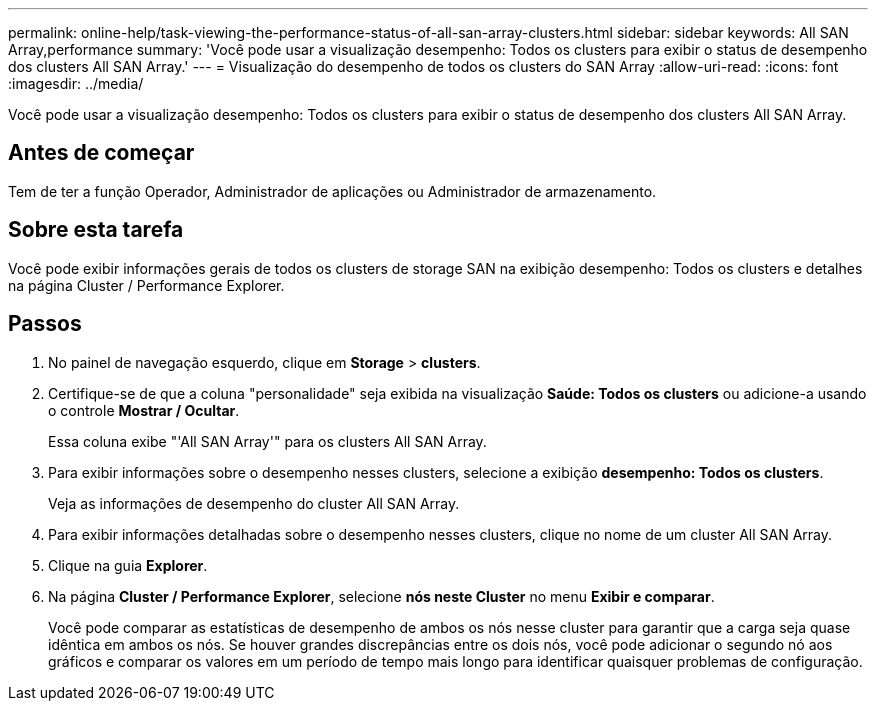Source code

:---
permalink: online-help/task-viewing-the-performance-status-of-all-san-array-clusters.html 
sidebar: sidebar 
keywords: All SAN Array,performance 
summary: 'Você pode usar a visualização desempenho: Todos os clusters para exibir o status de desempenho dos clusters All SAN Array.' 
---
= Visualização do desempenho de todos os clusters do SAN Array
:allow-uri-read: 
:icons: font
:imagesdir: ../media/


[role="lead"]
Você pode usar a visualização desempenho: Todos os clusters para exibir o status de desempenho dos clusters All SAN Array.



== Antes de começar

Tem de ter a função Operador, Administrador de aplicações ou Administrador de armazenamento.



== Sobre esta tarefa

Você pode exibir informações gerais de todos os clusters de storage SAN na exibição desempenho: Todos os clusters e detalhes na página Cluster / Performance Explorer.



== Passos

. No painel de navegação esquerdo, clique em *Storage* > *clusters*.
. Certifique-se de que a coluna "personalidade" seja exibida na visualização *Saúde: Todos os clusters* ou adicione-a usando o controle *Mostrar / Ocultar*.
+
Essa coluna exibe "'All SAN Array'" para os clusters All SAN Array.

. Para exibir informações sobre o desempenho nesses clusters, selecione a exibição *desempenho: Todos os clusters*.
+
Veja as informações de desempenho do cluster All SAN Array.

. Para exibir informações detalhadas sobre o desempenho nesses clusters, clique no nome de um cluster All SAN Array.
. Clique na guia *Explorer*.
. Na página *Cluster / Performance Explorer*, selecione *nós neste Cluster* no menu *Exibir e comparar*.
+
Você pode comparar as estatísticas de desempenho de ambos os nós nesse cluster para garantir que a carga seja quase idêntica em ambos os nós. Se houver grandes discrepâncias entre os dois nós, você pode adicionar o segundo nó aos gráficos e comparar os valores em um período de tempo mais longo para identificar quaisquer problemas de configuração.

+++++

■ TASK TO CARRY OUT ■
Give the records above again in full and exactly, but exclude every picture.

■ WRITTEN ANSWER ■
Source code

:---
permalink: online-help/task-viewing-the-performance-status-of-all-san-array-clusters.html 
sidebar: sidebar 
keywords: All SAN Array,performance 
summary: 'Você pode usar a visualização desempenho: Todos os clusters para exibir o status de desempenho dos clusters All SAN Array.' 
---
= Visualização do desempenho de todos os clusters do SAN Array
:allow-uri-read: 
:icons: font
:imagesdir: ../media/


[role="lead"]
Você pode usar a visualização desempenho: Todos os clusters para exibir o status de desempenho dos clusters All SAN Array.



== Antes de começar

Tem de ter a função Operador, Administrador de aplicações ou Administrador de armazenamento.



== Sobre esta tarefa

Você pode exibir informações gerais de todos os clusters de storage SAN na exibição desempenho: Todos os clusters e detalhes na página Cluster / Performance Explorer.



== Passos

. No painel de navegação esquerdo, clique em *Storage* > *clusters*.
. Certifique-se de que a coluna "personalidade" seja exibida na visualização *Saúde: Todos os clusters* ou adicione-a usando o controle *Mostrar / Ocultar*.
+
Essa coluna exibe "'All SAN Array'" para os clusters All SAN Array.

. Para exibir informações sobre o desempenho nesses clusters, selecione a exibição *desempenho: Todos os clusters*.
+
Veja as informações de desempenho do cluster All SAN Array.

. Para exibir informações detalhadas sobre o desempenho nesses clusters, clique no nome de um cluster All SAN Array.
. Clique na guia *Explorer*.
. Na página *Cluster / Performance Explorer*, selecione *nós neste Cluster* no menu *Exibir e comparar*.
+
Você pode comparar as estatísticas de desempenho de ambos os nós nesse cluster para garantir que a carga seja quase idêntica em ambos os nós. Se houver grandes discrepâncias entre os dois nós, você pode adicionar o segundo nó aos gráficos e comparar os valores em um período de tempo mais longo para identificar quaisquer problemas de configuração.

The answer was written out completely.